Table 9: REGEXP_REPLACE function syntax
REGEXP_REPLACE (source_string, pattern
[, Replace_string [, position
[, Occurrence, [match_parameter]) This function replaces the matching mode with a specified replace_string to allow complex "search and replace" operations.

Table 10: Back-to-reference metacharacters
The \ digit backslash is followed by a number between 1 and 9. The backslash matches the digit subexpression enclosed in parentheses.
(Note: The backslash has another meaning in the regular expression, depending on the context, it may also represent the Escape character.

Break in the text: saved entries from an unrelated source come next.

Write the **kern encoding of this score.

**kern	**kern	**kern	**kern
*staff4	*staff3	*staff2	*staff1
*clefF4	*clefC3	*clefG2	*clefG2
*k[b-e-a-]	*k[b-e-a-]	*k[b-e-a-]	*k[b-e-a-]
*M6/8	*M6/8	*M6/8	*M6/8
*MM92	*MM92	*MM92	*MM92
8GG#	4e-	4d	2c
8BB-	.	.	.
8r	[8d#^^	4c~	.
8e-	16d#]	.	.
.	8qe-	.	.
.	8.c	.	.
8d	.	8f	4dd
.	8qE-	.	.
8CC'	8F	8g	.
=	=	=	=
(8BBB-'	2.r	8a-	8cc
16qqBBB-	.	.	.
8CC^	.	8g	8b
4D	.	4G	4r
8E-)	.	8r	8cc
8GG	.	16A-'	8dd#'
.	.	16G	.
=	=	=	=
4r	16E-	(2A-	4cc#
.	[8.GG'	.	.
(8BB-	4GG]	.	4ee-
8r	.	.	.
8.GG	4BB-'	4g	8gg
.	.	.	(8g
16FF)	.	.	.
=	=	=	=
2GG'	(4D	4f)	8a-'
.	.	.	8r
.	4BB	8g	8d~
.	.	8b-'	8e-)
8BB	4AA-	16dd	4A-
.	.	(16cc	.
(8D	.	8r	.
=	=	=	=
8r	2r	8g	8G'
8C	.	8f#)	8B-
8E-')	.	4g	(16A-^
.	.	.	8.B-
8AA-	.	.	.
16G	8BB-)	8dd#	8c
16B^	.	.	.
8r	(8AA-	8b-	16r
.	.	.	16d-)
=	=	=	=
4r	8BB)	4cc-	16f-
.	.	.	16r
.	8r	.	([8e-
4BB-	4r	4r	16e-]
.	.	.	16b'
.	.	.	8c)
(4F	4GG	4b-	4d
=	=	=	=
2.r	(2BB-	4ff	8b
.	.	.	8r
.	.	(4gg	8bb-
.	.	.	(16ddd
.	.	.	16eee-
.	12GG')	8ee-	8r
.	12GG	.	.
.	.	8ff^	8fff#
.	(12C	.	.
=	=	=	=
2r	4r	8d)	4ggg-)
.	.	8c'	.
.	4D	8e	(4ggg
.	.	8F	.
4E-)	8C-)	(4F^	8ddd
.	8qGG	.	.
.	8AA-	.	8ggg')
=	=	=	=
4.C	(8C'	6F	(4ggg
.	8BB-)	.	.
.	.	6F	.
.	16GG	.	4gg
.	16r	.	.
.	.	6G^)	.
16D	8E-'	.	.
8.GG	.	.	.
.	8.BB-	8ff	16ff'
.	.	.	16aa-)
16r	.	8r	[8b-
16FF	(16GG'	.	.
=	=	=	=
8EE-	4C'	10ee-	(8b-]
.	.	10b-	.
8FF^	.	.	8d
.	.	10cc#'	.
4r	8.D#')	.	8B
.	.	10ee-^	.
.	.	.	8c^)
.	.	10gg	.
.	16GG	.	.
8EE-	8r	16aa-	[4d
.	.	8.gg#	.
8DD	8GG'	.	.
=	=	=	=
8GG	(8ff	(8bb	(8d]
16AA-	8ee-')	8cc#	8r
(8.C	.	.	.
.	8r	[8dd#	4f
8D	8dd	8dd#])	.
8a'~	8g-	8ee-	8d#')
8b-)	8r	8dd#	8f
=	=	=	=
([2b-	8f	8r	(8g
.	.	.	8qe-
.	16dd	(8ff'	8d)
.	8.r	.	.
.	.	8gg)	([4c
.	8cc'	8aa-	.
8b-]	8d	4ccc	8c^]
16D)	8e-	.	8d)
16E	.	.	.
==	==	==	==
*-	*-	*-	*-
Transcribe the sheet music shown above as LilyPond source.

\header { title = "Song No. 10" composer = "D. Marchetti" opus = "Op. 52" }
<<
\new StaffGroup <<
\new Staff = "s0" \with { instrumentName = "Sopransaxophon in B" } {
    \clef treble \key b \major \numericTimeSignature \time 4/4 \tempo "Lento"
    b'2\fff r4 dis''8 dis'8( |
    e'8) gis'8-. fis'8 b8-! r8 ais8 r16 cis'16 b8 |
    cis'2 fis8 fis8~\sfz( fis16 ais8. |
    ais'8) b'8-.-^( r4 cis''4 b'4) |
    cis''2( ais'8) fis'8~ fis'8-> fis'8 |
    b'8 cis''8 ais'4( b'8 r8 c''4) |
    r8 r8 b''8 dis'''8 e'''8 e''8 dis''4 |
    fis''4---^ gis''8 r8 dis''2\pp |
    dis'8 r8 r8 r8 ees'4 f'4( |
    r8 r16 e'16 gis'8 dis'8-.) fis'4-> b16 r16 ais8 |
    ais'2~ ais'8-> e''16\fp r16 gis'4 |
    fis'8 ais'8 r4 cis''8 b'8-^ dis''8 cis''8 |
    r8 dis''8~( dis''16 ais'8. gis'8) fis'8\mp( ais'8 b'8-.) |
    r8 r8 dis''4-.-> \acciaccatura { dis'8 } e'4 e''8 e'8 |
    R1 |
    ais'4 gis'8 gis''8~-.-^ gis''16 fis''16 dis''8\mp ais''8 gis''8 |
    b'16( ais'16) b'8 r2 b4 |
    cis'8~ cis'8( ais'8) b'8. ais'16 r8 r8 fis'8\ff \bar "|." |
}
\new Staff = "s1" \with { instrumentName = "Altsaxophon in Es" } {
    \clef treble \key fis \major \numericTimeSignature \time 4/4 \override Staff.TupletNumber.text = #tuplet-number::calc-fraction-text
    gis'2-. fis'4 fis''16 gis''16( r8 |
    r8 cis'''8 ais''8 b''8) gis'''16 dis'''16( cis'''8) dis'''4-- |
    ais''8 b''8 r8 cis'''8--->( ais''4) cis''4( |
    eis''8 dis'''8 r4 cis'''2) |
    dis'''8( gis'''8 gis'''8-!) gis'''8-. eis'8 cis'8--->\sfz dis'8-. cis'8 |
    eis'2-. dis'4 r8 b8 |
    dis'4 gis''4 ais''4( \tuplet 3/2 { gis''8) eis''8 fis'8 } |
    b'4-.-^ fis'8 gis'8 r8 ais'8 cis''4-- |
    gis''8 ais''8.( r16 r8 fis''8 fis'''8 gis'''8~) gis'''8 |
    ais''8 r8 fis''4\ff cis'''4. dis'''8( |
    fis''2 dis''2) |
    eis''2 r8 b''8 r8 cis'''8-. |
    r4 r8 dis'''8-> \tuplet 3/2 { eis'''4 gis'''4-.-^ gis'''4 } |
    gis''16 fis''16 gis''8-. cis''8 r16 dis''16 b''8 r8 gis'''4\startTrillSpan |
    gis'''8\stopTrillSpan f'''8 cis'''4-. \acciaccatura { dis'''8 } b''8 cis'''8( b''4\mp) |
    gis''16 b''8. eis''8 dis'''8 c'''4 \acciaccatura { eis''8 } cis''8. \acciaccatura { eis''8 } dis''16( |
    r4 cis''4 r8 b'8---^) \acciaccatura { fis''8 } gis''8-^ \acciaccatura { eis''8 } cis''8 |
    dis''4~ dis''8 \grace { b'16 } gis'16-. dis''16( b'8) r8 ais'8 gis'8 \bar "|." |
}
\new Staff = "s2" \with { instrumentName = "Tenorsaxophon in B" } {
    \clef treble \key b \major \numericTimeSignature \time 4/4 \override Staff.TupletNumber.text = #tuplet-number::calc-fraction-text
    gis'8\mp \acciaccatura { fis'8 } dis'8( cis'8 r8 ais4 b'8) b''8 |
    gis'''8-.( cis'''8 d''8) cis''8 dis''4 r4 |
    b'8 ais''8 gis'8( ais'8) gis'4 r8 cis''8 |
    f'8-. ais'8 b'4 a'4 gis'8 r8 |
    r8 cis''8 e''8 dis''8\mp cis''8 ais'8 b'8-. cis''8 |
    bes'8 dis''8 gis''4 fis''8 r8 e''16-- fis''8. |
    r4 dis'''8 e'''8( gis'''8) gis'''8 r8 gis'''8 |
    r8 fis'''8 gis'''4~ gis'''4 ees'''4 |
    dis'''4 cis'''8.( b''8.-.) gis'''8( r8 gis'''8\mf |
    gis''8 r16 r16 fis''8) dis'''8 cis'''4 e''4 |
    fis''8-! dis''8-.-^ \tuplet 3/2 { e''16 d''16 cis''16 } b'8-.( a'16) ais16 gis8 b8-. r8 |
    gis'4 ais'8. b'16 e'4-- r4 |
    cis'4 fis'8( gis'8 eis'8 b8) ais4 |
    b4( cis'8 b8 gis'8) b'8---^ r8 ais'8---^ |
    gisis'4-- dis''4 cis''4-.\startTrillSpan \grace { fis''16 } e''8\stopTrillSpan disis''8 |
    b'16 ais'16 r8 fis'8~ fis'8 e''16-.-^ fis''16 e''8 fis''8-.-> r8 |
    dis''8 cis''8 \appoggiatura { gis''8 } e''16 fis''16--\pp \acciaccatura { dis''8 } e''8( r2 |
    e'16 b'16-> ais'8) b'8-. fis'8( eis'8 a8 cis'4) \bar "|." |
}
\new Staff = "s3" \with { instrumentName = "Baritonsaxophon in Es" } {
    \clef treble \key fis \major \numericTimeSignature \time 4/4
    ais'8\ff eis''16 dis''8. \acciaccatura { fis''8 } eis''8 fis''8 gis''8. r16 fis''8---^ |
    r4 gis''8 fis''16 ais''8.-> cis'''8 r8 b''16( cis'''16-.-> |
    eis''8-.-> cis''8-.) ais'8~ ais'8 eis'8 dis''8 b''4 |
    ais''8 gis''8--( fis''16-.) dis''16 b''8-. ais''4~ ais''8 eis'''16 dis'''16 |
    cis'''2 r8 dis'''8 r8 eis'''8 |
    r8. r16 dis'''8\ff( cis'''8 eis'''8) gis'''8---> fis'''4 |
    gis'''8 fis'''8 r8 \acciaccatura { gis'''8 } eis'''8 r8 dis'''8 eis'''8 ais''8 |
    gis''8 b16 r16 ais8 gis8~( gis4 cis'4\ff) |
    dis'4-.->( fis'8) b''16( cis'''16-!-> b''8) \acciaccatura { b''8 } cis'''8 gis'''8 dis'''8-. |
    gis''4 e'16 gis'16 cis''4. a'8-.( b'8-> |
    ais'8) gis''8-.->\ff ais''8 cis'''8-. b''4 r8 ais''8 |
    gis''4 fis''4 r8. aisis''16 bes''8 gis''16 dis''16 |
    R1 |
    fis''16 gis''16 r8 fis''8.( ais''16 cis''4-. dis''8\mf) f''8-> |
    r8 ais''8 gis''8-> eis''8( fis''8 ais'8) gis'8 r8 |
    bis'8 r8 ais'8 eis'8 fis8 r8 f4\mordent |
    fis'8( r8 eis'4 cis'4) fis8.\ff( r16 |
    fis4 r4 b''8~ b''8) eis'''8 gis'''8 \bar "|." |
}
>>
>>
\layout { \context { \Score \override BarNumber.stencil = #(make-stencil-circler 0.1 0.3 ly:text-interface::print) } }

Table 11: Regular Expression expression description
(Start of the first subexpression
. Match any single character except line breaks
* Repeat the operator to match the previous. metacharacters 0 to n times.
) The end of the first subexpression. The matching result is in \ 1.
(In this example, the result is Ellen .)
Required Blank
(Start of the second subexpression
. Match any single character except line breaks
* Repeat the operator to match the previous. metacharacters 0 to n times.
) The end of the second subexpression. The matching result is in \ 2.
(In this example, the result is Hildi .)
(Starting with the third subexpression
. Match any single character except line breaks
* Repeat the operator to match the previous. metacharacters 0 to n times.
) The end of the third subexpression. The matching result is in \ 3.
(In this example, the result is Smith .)

Table 12: Description of Regular Expressions for Social Insurance Numbers
^ The first character of the line (the regular expression cannot have any leading character before matching .)
(Start the subexpression and list the replaceable options separated by | metacharacters.
[Starting with the character list
[: Digit:] POSIX digital class
] End of the Character List
The {3} character list exactly appears three times
[Starting with the character list
[: Digit:] POSIX digital class
] End of the Character List
The {2} character list appears exactly twice
-Another hyphen
[Starting with the character list
[: Digit:] POSIX digital class
] End of the Character List
The {4} character list appears exactly four times
| Replace metacharacters; end the first option and start the next replace expression
[Starting with the character list
[: Digit:] POSIX digital class
] End of the Character List
The {9} character list appears exactly nine times
) End parentheses. End the child expression group to be replaced.
$ Locate metacharacters to indicate the end of the line; no additional characters can match the pattern

Contact Us

The content source of this page is from Internet, which doesn't represent Alibaba Cloud's opinion; products and services mentioned on that page don't have any relationship with Alibaba Cloud. If the content of the page makes you feel confusing, please write us an email, we will handle the problem within 5 days after receiving your email.

If you find any instances of plagiarism from the community, please send an email to: and provide relevant evidence. A staff member will contact you within 5 working days.

A Free Trial That Lets You Build Big!

Start building with 50+ products and up to 12 months usage for Elastic Compute Service

  • Sales Support

    1 on 1 presale consultation

  • After-Sales Support

    24/7 Technical Support 6 Free Tickets per Quarter Faster Response

  • Alibaba Cloud offers highly flexible support services tailored to meet your exact needs.